▶ THE TASKS
1 - Decide whether each statement below agrees with the climbing blog. Answer yes or no for (a), (b) and (c), and quote the words from the blog that decide each one. (a) Other climbers are on El Cap at the same time as the writer's team. (b) Pitch 10 is rated roughly 5.14. (c) The team started jugging their fixed lines at 1:30.
2 - In the climbing blog, which pitch on the route has not yet been explored?

▶ PASSAGE

-- Begin --

Saturday, March 27, 2010

Spring conditions

Well, we knew we rolling the dice by coming this early in the season. We are the only ones on El Cap at the moment. The spring snow melt off the top starts raining down on us at 4pm each day, making us retreat back to the portaledge and fly. Not to worry though. We get up early each morning and push hard until it gets too wet. Today we worked on pitches 9 and 10, roughly 5.12+ and 5.14 respectively. Pitch 10 is a beautiful seam lieback that you can clealy see from the valley floor. Each move is harder than the last for the full 100 foot pitch. I'm looking forward to trying this pitch some more, as it's my anti-style. Once the rain started, I worked on the cruz of pitch 8, which happened to be directly below the portaledge and remained dry for 30 minutes longer than the rest o the wall. This section, being short and powerful, felt great! Tomorrow we venture up to check out the last unexplored pitch on the route: the Molar Traverse. Wish us luck! We're psyched!

- Posted from the wall

Friday, March 26, 2010

Dinner time

- Posted from the wall

Heads up!

- Posted from the wall

Finally on the wall

At 1:30, we couldn't wait any longer and we started jugging our fixed lines. Even so, we were getting hit here and there with ice chunks. Nothing too big luckily. Just as we made it up to the top of our lines, the afternoon wind and snow melt rain started. This made setting up the portaledge interesting, but we got the fly on and now we're chilling out of the weather. I think we are going to put some rain gear on and aid the next pitch so that we are good to go in the morning to push higher. We'll see. Because of the conditions, I was only able to snap one picture on the way up of the gear that protects the crux of the 5.14 seventh pitch.

A pecker and a super old copperhead. Sort of equalized. Sweet!

-- End --

▶ MATERIAL PROVIDED
-- Begin --

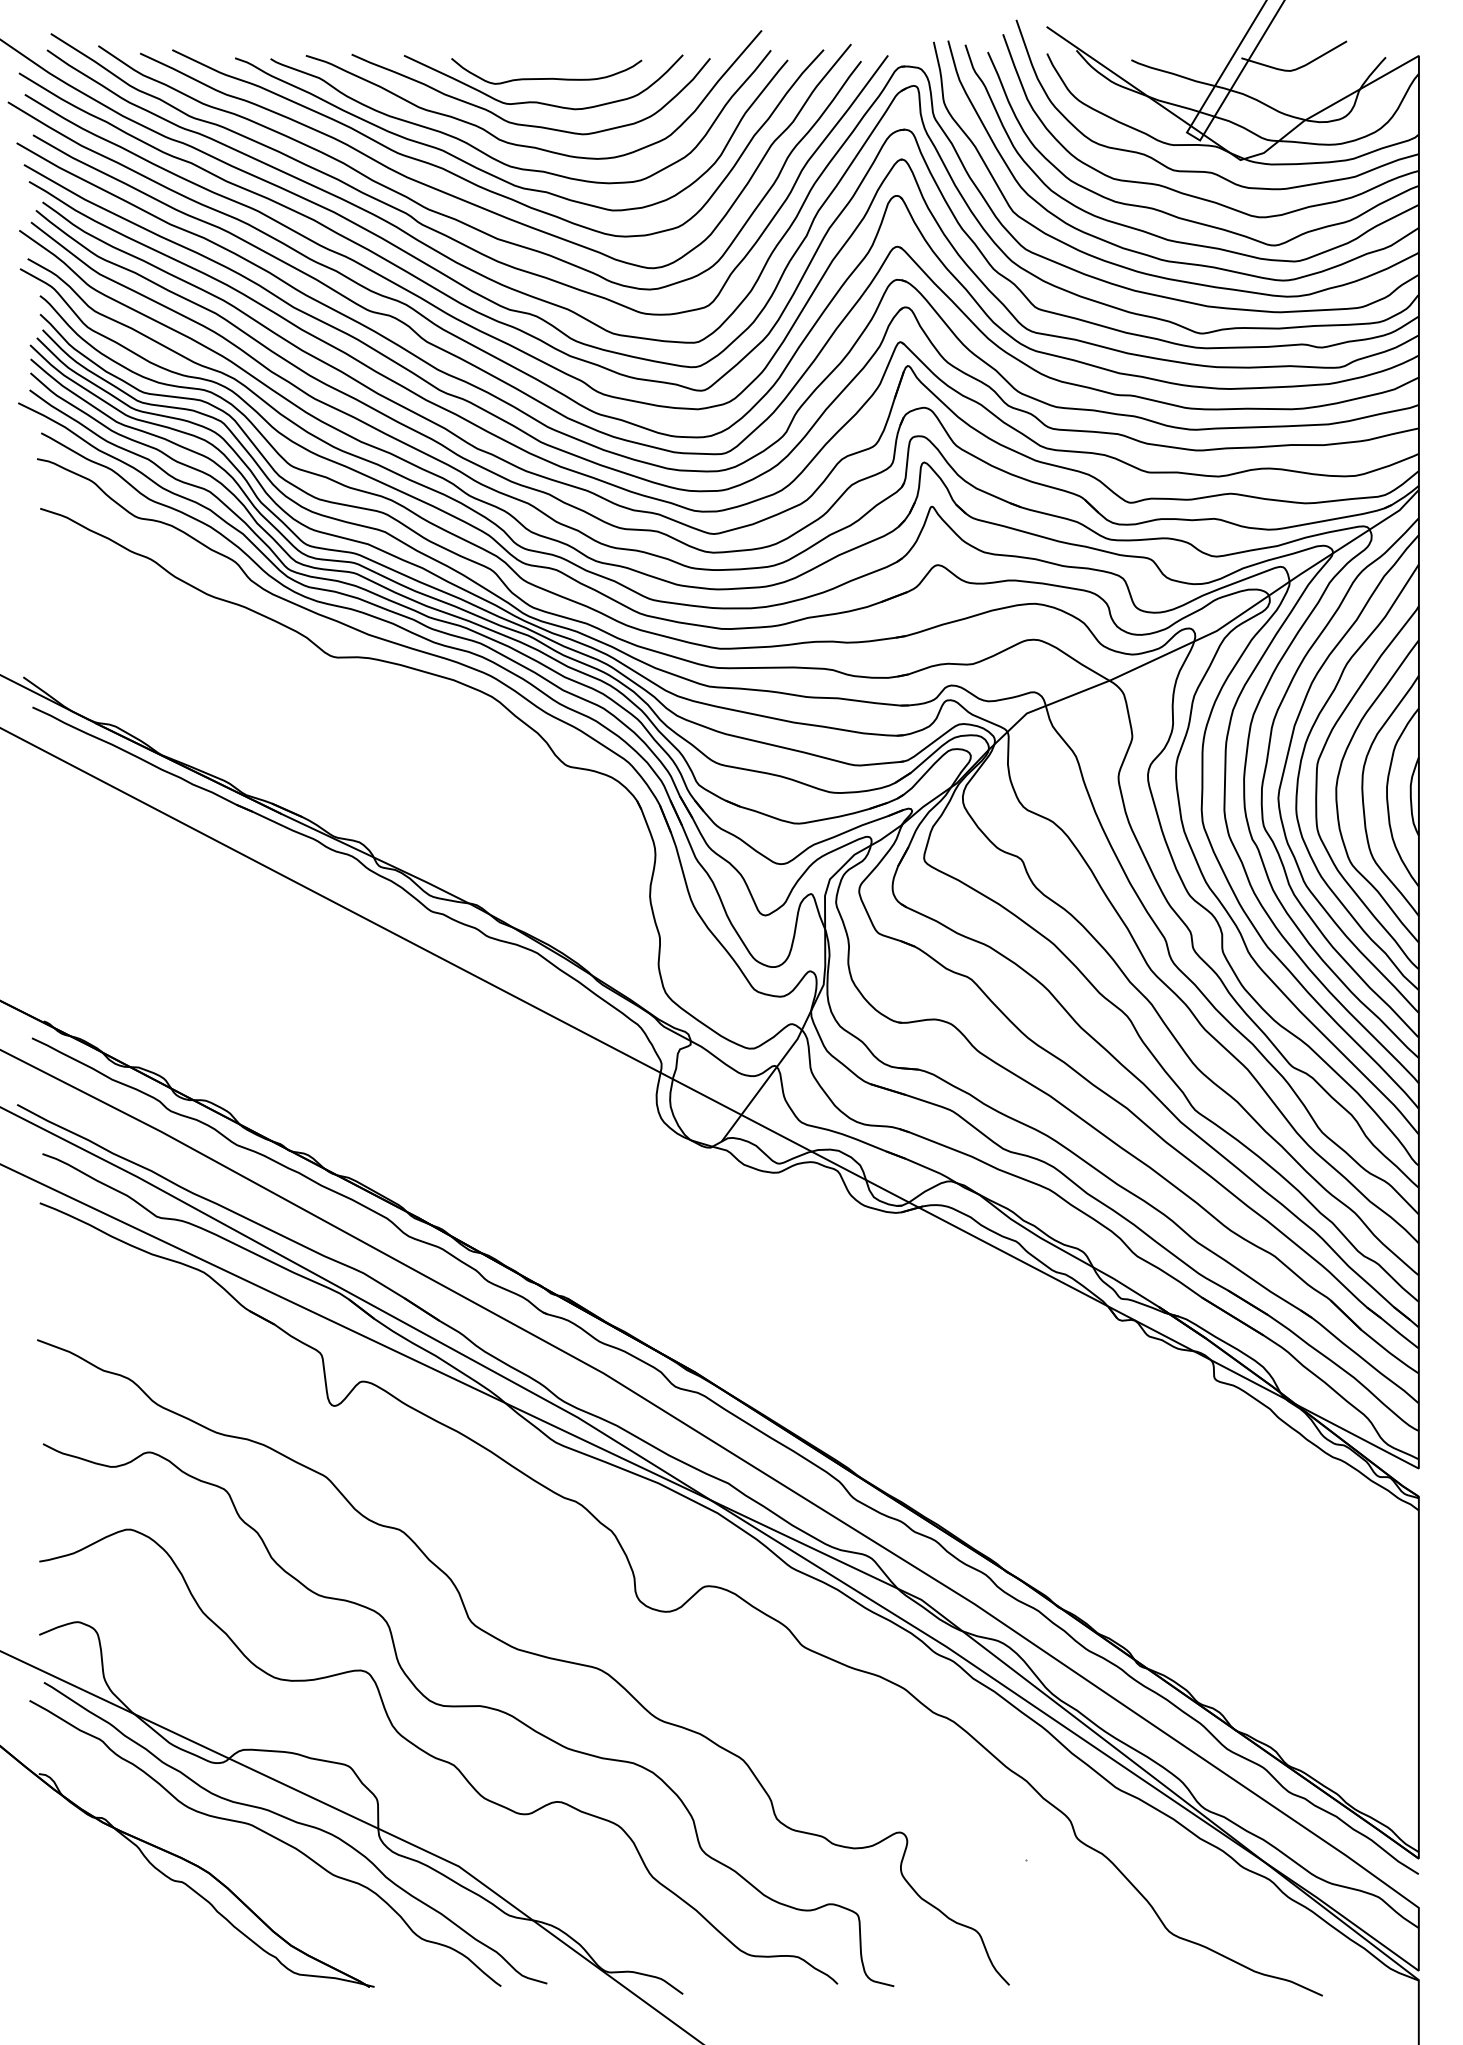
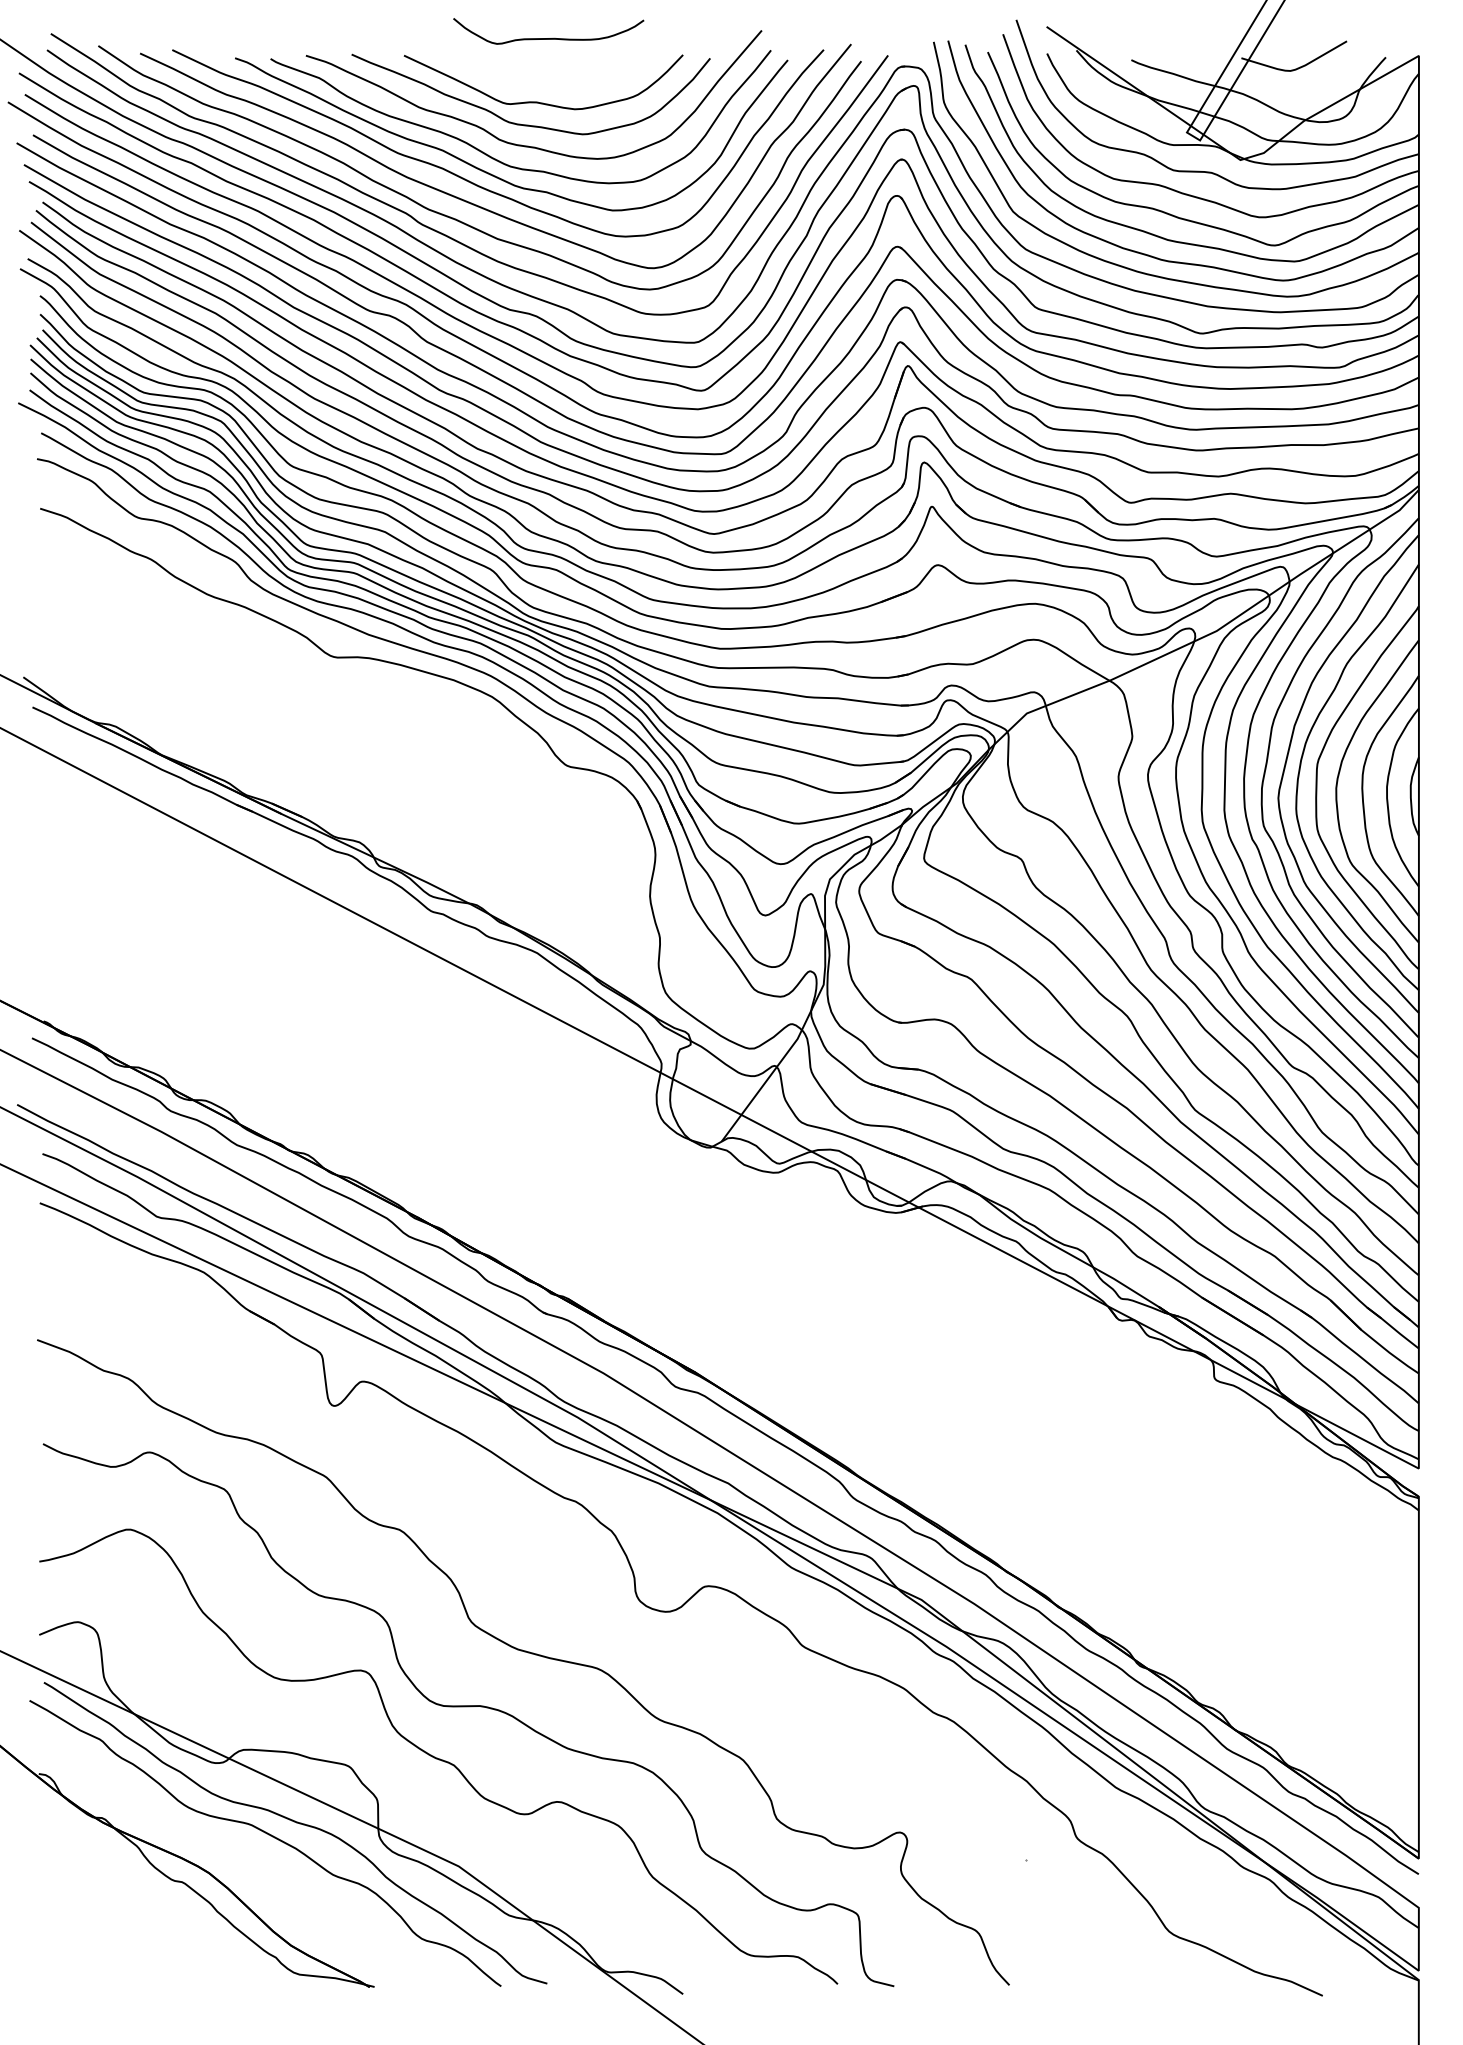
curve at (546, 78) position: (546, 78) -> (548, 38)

-- End --

▶ TASK ANSWERS
1 -
(a) No: "We are the only ones on El Cap at the moment."
(b) Yes: "Today we worked on pitches 9 and 10, roughly 5.12+ and 5.14 respectively."
(c) Yes: "At 1:30, we couldn't wait any longer and we started jugging our fixed lines."

2 - The Molar Traverse.